[Records from a collection]
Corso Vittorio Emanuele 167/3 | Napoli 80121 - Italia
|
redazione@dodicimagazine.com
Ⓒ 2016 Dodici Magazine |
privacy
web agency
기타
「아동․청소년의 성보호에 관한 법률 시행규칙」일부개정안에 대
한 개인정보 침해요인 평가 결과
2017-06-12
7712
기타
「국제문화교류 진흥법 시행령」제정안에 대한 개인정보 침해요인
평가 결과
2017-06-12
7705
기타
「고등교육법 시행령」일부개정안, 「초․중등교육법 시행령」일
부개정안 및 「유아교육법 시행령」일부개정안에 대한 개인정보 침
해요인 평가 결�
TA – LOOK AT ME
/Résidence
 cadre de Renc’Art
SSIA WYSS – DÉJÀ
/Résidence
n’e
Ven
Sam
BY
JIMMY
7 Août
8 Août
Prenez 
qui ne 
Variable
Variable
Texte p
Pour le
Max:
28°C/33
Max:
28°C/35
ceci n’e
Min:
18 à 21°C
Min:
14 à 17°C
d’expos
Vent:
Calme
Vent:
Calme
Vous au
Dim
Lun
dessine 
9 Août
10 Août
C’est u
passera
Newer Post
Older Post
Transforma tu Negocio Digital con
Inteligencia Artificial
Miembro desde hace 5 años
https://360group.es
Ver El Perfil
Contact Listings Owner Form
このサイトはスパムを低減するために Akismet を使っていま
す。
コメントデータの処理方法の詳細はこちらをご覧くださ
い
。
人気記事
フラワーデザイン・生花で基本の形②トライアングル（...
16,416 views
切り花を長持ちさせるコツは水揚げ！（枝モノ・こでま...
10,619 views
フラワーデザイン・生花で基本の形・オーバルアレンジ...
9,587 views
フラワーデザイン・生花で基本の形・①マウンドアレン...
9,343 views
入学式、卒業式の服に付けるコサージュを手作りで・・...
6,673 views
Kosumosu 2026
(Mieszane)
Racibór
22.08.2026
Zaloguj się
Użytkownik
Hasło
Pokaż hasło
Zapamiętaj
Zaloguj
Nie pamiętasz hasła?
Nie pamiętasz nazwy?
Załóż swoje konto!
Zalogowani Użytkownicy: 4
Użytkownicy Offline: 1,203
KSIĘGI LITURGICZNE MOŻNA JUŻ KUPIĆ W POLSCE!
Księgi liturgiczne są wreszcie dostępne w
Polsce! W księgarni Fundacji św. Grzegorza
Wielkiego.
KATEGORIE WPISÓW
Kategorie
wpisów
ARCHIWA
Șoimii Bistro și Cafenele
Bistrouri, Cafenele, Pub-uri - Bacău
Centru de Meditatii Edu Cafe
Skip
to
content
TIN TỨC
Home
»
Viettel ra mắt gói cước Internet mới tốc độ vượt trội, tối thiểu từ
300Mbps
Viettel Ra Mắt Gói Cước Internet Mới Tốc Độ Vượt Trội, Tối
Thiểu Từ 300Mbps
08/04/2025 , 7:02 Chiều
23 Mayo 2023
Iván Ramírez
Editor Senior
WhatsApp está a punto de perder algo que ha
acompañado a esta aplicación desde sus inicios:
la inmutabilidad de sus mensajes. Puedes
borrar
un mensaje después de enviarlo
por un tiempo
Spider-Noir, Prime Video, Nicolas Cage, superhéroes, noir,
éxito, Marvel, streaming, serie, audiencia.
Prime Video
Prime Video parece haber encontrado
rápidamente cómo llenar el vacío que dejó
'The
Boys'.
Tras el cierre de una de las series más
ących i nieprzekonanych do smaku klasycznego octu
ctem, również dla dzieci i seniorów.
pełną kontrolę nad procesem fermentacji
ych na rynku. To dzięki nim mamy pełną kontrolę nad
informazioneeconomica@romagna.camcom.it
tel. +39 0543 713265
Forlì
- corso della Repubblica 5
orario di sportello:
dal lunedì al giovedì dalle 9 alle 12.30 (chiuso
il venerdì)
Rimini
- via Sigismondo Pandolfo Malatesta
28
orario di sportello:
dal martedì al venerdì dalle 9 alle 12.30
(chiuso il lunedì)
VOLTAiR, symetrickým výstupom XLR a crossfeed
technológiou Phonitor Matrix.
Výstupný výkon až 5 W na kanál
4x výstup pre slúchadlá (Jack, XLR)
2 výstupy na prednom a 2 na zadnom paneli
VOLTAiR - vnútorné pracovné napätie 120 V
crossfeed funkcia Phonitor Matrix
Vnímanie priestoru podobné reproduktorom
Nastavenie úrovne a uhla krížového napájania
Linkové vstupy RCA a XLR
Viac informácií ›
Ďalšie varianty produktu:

### [Problem requirements]
Can you return every line of the entries above unchanged, character for character?

### [Task answer]
Corso Vittorio Emanuele 167/3 | Napoli 80121 - Italia
|
redazione@dodicimagazine.com
Ⓒ 2016 Dodici Magazine |
privacy
web agency
기타
「아동․청소년의 성보호에 관한 법률 시행규칙」일부개정안에 대
한 개인정보 침해요인 평가 결과
2017-06-12
7712
기타
「국제문화교류 진흥법 시행령」제정안에 대한 개인정보 침해요인
평가 결과
2017-06-12
7705
기타
「고등교육법 시행령」일부개정안, 「초․중등교육법 시행령」일
부개정안 및 「유아교육법 시행령」일부개정안에 대한 개인정보 침
해요인 평가 결�
TA – LOOK AT ME
/Résidence
 cadre de Renc’Art
SSIA WYSS – DÉJÀ
/Résidence
n’e
Ven
Sam
BY
JIMMY
7 Août
8 Août
Prenez 
qui ne 
Variable
Variable
Texte p
Pour le
Max:
28°C/33
Max:
28°C/35
ceci n’e
Min:
18 à 21°C
Min:
14 à 17°C
d’expos
Vent:
Calme
Vent:
Calme
Vous au
Dim
Lun
dessine 
9 Août
10 Août
C’est u
passera
Newer Post
Older Post
Transforma tu Negocio Digital con
Inteligencia Artificial
Miembro desde hace 5 años
https://360group.es
Ver El Perfil
Contact Listings Owner Form
このサイトはスパムを低減するために Akismet を使っていま
す。
コメントデータの処理方法の詳細はこちらをご覧くださ
い
。
人気記事
フラワーデザイン・生花で基本の形②トライアングル（...
16,416 views
切り花を長持ちさせるコツは水揚げ！（枝モノ・こでま...
10,619 views
フラワーデザイン・生花で基本の形・オーバルアレンジ...
9,587 views
フラワーデザイン・生花で基本の形・①マウンドアレン...
9,343 views
入学式、卒業式の服に付けるコサージュを手作りで・・...
6,673 views
Kosumosu 2026
(Mieszane)
Racibór
22.08.2026
Zaloguj się
Użytkownik
Hasło
Pokaż hasło
Zapamiętaj
Zaloguj
Nie pamiętasz hasła?
Nie pamiętasz nazwy?
Załóż swoje konto!
Zalogowani Użytkownicy: 4
Użytkownicy Offline: 1,203
KSIĘGI LITURGICZNE MOŻNA JUŻ KUPIĆ W POLSCE!
Księgi liturgiczne są wreszcie dostępne w
Polsce! W księgarni Fundacji św. Grzegorza
Wielkiego.
KATEGORIE WPISÓW
Kategorie
wpisów
ARCHIWA
Șoimii Bistro și Cafenele
Bistrouri, Cafenele, Pub-uri - Bacău
Centru de Meditatii Edu Cafe
Skip
to
content
TIN TỨC
Home
»
Viettel ra mắt gói cước Internet mới tốc độ vượt trội, tối thiểu từ
300Mbps
Viettel Ra Mắt Gói Cước Internet Mới Tốc Độ Vượt Trội, Tối
Thiểu Từ 300Mbps
08/04/2025 , 7:02 Chiều
23 Mayo 2023
Iván Ramírez
Editor Senior
WhatsApp está a punto de perder algo que ha
acompañado a esta aplicación desde sus inicios:
la inmutabilidad de sus mensajes. Puedes
borrar
un mensaje después de enviarlo
por un tiempo
Spider-Noir, Prime Video, Nicolas Cage, superhéroes, noir,
éxito, Marvel, streaming, serie, audiencia.
Prime Video
Prime Video parece haber encontrado
rápidamente cómo llenar el vacío que dejó
'The
Boys'.
Tras el cierre de una de las series más
ących i nieprzekonanych do smaku klasycznego octu
ctem, również dla dzieci i seniorów.
pełną kontrolę nad procesem fermentacji
ych na rynku. To dzięki nim mamy pełną kontrolę nad
informazioneeconomica@romagna.camcom.it
tel. +39 0543 713265
Forlì
- corso della Repubblica 5
orario di sportello:
dal lunedì al giovedì dalle 9 alle 12.30 (chiuso
il venerdì)
Rimini
- via Sigismondo Pandolfo Malatesta
28
orario di sportello:
dal martedì al venerdì dalle 9 alle 12.30
(chiuso il lunedì)
VOLTAiR, symetrickým výstupom XLR a crossfeed
technológiou Phonitor Matrix.
Výstupný výkon až 5 W na kanál
4x výstup pre slúchadlá (Jack, XLR)
2 výstupy na prednom a 2 na zadnom paneli
VOLTAiR - vnútorné pracovné napätie 120 V
crossfeed funkcia Phonitor Matrix
Vnímanie priestoru podobné reproduktorom
Nastavenie úrovne a uhla krížového napájania
Linkové vstupy RCA a XLR
Viac informácií ›
Ďalšie varianty produktu:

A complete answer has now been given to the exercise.